Приведись ей оглохнуть – не дай Бог! – она могла бы речь и музыку просто смотреть, как смотрят на цветистую, бьющуюся общим пульсом толкотню бабочек над лугом. Кроме того, спала она всегда на животе, получать удовольствие предпочитала сверху, отлично готовила луковый пирог, умела говорить комплименты, знала, когда это нужно делать, и своим умением-знанием пользовалась. А звали лютку Оля.
Да, чуть не забыл. Под левой ключицей она носила татуировку – пеструю змейку, маленькую, но такую яркую, что на нее садились пчелы.
С детства Оля жила по разным людям: то с родителями, то у бабушки с дедушкой, то у другой бабушки в Белоруссии, то у тетки в Москве. У нее не было единого, цельного детства, их, детств, было много, причем одно вовсе не являлось фрагментом или продолжением другого – каждое она считала самоценным. Для того чтобы так случилось, она должна была научиться ни к чему не привыкать. И она научилась.

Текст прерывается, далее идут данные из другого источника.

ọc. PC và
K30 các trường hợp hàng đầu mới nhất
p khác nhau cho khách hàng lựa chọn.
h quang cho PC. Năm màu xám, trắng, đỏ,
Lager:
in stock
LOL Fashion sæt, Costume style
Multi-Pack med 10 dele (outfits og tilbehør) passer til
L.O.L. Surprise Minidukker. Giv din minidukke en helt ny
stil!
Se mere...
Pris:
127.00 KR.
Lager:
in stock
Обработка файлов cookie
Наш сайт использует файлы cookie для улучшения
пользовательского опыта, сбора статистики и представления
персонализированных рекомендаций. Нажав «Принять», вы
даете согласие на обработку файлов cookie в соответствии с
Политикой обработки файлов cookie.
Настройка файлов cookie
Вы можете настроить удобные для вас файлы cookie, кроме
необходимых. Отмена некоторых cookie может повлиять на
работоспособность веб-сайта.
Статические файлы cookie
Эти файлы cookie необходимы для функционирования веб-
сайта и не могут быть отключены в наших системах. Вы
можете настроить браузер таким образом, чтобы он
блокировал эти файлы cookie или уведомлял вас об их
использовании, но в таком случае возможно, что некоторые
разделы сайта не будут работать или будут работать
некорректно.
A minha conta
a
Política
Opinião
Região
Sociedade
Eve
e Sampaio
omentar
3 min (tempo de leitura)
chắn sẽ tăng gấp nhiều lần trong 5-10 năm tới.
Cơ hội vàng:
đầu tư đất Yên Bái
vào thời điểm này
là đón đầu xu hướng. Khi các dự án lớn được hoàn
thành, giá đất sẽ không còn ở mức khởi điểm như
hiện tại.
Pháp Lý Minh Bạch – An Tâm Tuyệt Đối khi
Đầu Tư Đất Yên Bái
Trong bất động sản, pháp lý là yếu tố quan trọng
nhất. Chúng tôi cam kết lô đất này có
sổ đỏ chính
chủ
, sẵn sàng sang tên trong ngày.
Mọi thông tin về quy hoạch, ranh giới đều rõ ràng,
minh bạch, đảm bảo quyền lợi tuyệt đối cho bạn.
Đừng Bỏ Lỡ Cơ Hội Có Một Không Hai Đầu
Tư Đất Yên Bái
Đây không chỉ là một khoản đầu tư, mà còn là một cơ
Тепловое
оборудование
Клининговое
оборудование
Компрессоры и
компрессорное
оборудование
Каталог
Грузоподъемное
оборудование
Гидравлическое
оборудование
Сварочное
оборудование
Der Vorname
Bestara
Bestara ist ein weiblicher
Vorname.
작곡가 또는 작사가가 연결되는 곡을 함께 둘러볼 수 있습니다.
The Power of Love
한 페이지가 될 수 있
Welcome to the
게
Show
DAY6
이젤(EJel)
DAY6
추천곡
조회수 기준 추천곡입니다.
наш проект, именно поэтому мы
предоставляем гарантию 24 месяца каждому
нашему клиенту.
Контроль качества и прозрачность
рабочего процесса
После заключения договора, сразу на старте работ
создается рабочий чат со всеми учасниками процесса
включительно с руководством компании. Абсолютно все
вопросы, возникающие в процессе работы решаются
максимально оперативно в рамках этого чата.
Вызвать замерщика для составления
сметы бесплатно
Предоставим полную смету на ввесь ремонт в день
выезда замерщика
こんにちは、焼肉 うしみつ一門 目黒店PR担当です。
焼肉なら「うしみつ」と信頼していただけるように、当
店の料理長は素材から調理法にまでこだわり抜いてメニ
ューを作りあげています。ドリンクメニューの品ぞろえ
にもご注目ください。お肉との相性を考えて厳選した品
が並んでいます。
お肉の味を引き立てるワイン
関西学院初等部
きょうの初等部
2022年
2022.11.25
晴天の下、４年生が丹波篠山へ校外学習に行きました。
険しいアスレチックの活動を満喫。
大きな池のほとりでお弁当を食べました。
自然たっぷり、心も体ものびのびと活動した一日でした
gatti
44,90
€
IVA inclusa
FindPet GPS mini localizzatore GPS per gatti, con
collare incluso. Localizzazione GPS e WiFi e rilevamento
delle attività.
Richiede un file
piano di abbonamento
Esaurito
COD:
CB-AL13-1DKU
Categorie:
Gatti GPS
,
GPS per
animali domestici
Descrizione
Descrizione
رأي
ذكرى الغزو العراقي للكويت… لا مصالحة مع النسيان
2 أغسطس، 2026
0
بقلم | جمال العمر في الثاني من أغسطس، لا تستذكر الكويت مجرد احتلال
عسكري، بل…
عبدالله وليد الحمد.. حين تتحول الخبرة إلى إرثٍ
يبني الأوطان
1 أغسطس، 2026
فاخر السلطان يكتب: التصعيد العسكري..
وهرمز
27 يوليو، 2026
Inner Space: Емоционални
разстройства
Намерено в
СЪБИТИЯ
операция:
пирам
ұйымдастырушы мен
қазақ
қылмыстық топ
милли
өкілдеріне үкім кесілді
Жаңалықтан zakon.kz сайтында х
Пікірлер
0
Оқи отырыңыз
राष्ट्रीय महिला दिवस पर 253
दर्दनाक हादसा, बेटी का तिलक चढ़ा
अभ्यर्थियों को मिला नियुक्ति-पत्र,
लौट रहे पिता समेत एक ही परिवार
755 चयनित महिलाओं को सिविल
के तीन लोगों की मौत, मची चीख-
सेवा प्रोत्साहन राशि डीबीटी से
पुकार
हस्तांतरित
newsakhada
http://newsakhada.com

Научилась быть не то чтобы равнодушной, но сдержанной. Отсюда навык принимать самостоятельные решения. Теперь ей было двадцать пять, и она была неотразима – красавица, умеющая скрывать свои мысли.
Сказать по чести, мне бы очень хотелось стать самоценным куском ее жизни. И не только потому, что мне нравилось жить с ней под одним одеялом. Как говорил манерный щеголь Энди Уорхол: красота совершенно не связана с сексом – красота связана с красотой, а секс связан с сексом. Не слишком оригинальная мысль, но в целом верная. Если только под красотой иметь в виду категорию соответствующего порядка, а то Уорхол, например, считал красотой расползшийся по миру, как колорадский жук, “Макдоналдс”, куда порядочные люди заходят только отлить.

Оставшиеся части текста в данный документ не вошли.